OK – here we go again. Deborah Doane writes on the Guardian Poverty Matters blog about how we should uniformly reject all neoliberal policies. One of her examples?
In fact, four of the five fastest growing developing countries in the late 1990s were those that rejected neoliberalism. After a severe famine in 2005, Malawi rejected IMF and World Bank prescriptions and subsidised fertiliser for poor farmers. As a result, during the 2007/08 food price crisis, Malawi was not only able to feed its population, but became a bread basket to the region.
A seemingly simple story about a developing countries throwing off the shackles of structural adjustment in order to do the right thing? Maybe not – Ms. Doah has failed to do her homework on Malawi’s recent history with the IMF.
Let’s rewind a bit to the beginning of multi-party democracy in Malawi, which also introduce a surge in inflation. The two-term presidency of the first democratic president, Bakili Maluzi, was marked by excessive government spending, poor macroeconomic management and a surge in corruption and theft of public funds.
Inflation is sometimes seen as a bit of a boogeyman, but there is very little that is pro-poor about a 40% annual inflation rate. It was only through the hard work of the Malawian government and the IMF (under the PRGF) that inflation was brought under manageable level, as was government spending. There were probably some negative consequences to this imposed austerity (many assert that the IMF’s pressure to keep the wage bill down hurt social programs in the country, although the evidence of this is mixed), but I think few people would consider Malawi’s position before the introduction of the PRGF to be sustainable.

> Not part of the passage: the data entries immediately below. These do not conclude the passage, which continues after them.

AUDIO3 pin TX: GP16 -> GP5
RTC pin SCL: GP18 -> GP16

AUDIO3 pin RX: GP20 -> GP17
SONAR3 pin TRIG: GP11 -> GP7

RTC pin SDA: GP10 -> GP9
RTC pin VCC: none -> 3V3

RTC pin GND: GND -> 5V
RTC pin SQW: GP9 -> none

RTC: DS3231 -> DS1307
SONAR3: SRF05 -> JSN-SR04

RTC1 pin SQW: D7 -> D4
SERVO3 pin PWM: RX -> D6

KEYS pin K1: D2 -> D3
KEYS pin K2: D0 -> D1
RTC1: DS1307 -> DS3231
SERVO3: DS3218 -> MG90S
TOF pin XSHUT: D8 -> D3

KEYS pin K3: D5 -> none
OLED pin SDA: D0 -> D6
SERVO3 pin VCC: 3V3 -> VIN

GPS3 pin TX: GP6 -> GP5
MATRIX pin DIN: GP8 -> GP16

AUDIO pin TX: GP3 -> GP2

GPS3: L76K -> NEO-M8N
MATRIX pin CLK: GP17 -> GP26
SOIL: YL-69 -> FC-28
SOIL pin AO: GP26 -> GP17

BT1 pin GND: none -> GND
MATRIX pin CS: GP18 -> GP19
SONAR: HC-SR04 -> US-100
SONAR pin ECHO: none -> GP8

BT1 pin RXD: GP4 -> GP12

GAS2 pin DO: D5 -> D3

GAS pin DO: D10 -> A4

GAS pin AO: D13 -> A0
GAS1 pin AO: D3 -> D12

In 2006 Malawi finally reach its HIPC completion point, resulting in a slashing of its debt burden by nearly $3 billion dollars. The amount that Malawi saved on immediate debt from this relief nearly equaled the amount they chose to spend on fertilizer in the subsequent budget year, so the benefits of the relief are quite clear. Aside from the immedite benefits, being nearly debt-free gave the country the wiggle-room necessary to pursue more expansionist fiscal policy, and it is highly doubtful that they could safely be spending so much on fertiliser today if they hadn’t behaved a little beforehand.
What’s the lesson here? Sometimes `neoliberal’ policies are beneficial and sometimes they aren’t. Blanket policies are not very useful in the post-crisis world, but neither are blanket condemnations.